> Given text:
____

Faster Exponential Algorithms for Cut Problems via Geometric Data Structures

In this paper, we mainly consider cut problems in graphs, with certain natural restrictions on how vertices may interact with the cut. We focus on decision problems (whether a cut of the required form exists); in all cases, an actual cut can be constructed with minimal overhead.

Our first problem is $d$-Cut: given an undirected graph $G=(V,E)$ and an integer $d$, find a bipartition $V=V_L\cup V_R$, where $V_L,V_R$ are nonempty disjoint sets, so that each vertex $v\in V$ has at most $d$ neighbors on the other side of the partition. Precisely, denoting by $N(v)$ the (open) set of neighbors of $v$, we require $|N(v)\cap V_R|\le d$ for all $v\in V_L$ and $|N(v)\cap V_L|\le d$ for all $v\in V_R$. The value $d$ is arbitrary, in particular, it may depend on $n$.

The problem can be seen as a natural min-max variant of the famous Min Cut problem. While Min Cut is polynomial time solvable, $d$-Cut is NP-hard, even for $d=1$ [9].

The $d$-Cut problem was studied by Gomes and Sau [12] as a natural generalization of the well-known Matching Cut problem (the case $d=1$). Graphs admitting a matching cut are known as decomposable and have been extensively studied, e.g., see Graham [17], Chvátal [9], and Bonsma [5]. For Matching Cut, Komusiewicz, Kratsch, and Le [20] give an $O({1.3071}^n)$ time algorithm, using a reduction to CNF SAT. For the general $d$-Cut problem, Gomes and Sau obtain a runtime of the form $O(c_d^n)$ where $c_d$ grows at least as ${(2^d-1)}^{\frac{1}{d}}$. As such, the base is smaller than $2$ for fixed $d$, but cannot, in general, be bounded away from $2$; the existence of an algorithm with runtime $O({(2-\epsilon )}^n)$ for $\epsilon >0$ was left open by Gomes and Sau. In fact, the SAT-based algorithm of Komusiewicz also applies to $d$-Cut, resulting in a polynomial number of $(d+2)$-CNF SAT instances with $n$ variables. Under the SETH conjecture [19], the running time of this approach also cannot be bounded as $O({(2-\epsilon )}^n)$.

We note that the related Max Cut problem can be solved in time $O({1.73}^n)$ by reduction to fast matrix multiplication [33], this technique however, seems not to extend to $d$-Cut.

A second general cut problem we consider is $(\mathrm{\alpha },\mathrm{\beta })$-Domination. Here, we seek a bipartition $V=V_L\cup V_R$, where $|N(v)\cap V_L|\in \mathrm{\alpha }$ for all $v\in V_L$ and $|N(v)\cap V_L|\in \mathrm{\beta }$ for all $v\in V_R$. Note that $\mathrm{\alpha }$ and $\mathrm{\beta }$ are subsets of the set $\{0,1,\mathrm{\dots },n\}$.

____

> Instructions:
1/ Why does the cut-problems text concentrate on decision problems instead of on producing the cuts themselves?
2/ In the cut-problems text, rename "Min Cut" to "Minimum Cut" in the passage starting at "Our first problem" and ending at "for $d=1$ [9].", and write out that passage.
3/ According to the cut-problems text, what running time do Komusiewicz, Kratsch, and Le achieve for Matching Cut?

____

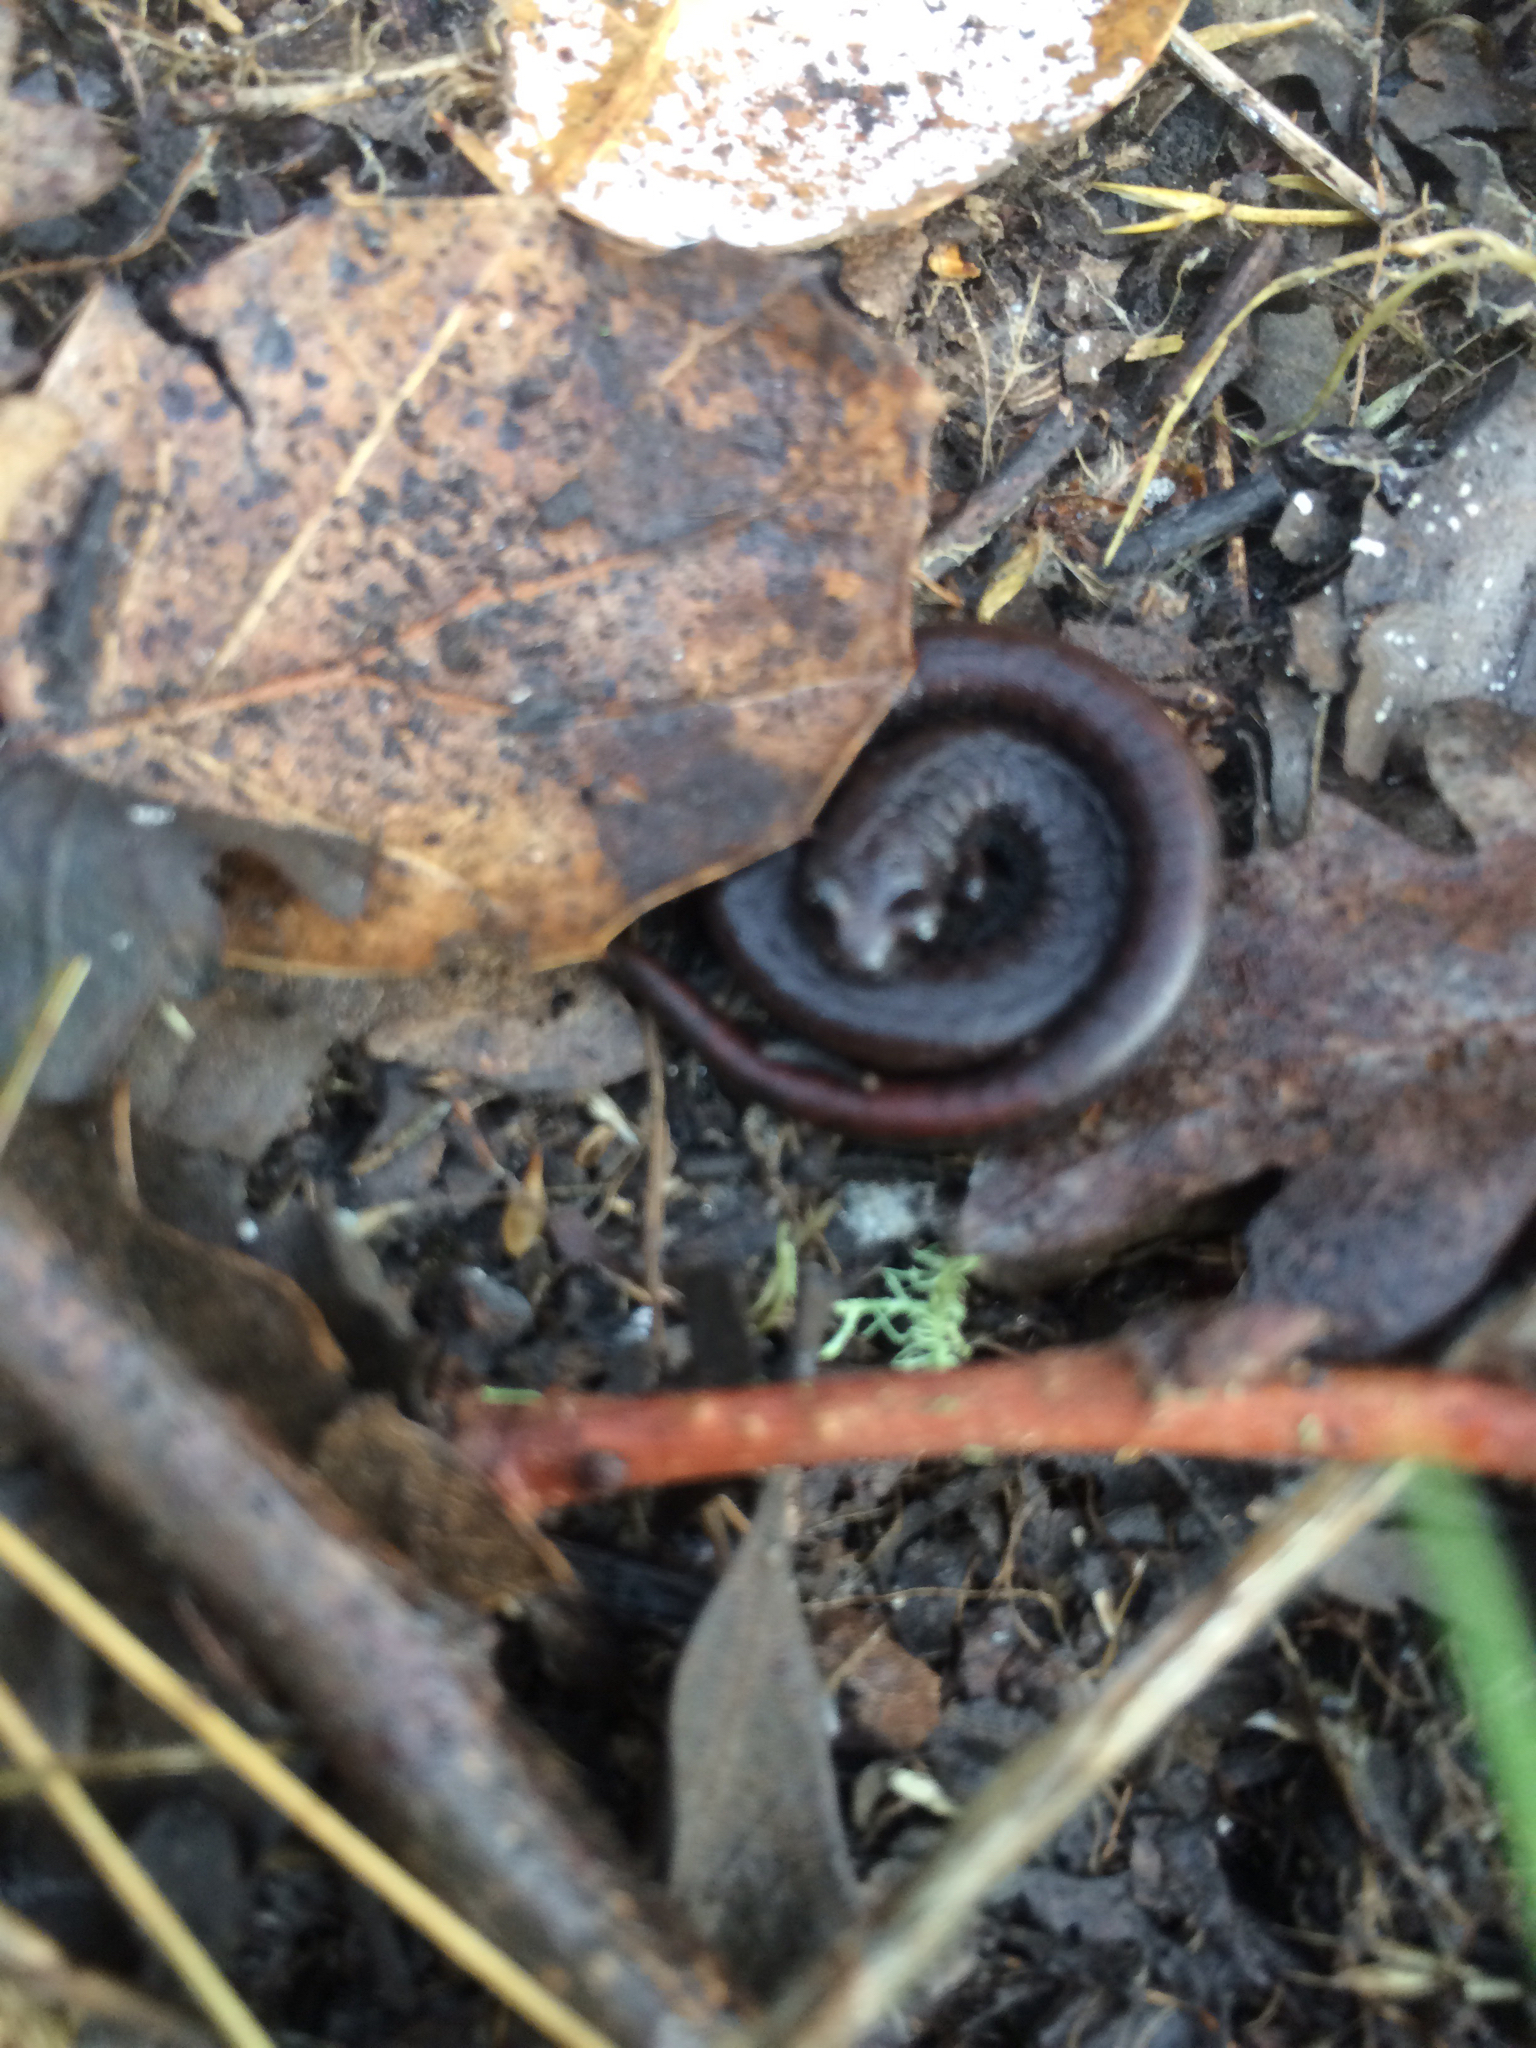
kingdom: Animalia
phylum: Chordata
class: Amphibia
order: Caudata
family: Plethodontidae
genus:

____

> Exercise responses:
1/ The text states that in every case an actual cut can be constructed with minimal overhead. Deciding whether a cut of the required form exists therefore captures the essential difficulty.

2/
Our first problem is $d$-Cut: given an undirected graph $G=(V,E)$ and an integer $d$, find a bipartition $V=V_L\cup V_R$, where $V_L,V_R$ are nonempty disjoint sets, so that each vertex $v\in V$ has at most $d$ neighbors on the other side of the partition. Precisely, denoting by $N(v)$ the (open) set of neighbors of $v$, we require $|N(v)\cap V_R|\le d$ for all $v\in V_L$ and $|N(v)\cap V_L|\le d$ for all $v\in V_R$. The value $d$ is arbitrary, in particular, it may depend on $n$.

The problem can be seen as a natural min-max variant of the famous Minimum Cut problem. While Minimum Cut is polynomial time solvable, $d$-Cut is NP-hard, even for $d=1$ [9].

3/ $O({1.3071}^n)$, using a reduction to CNF SAT.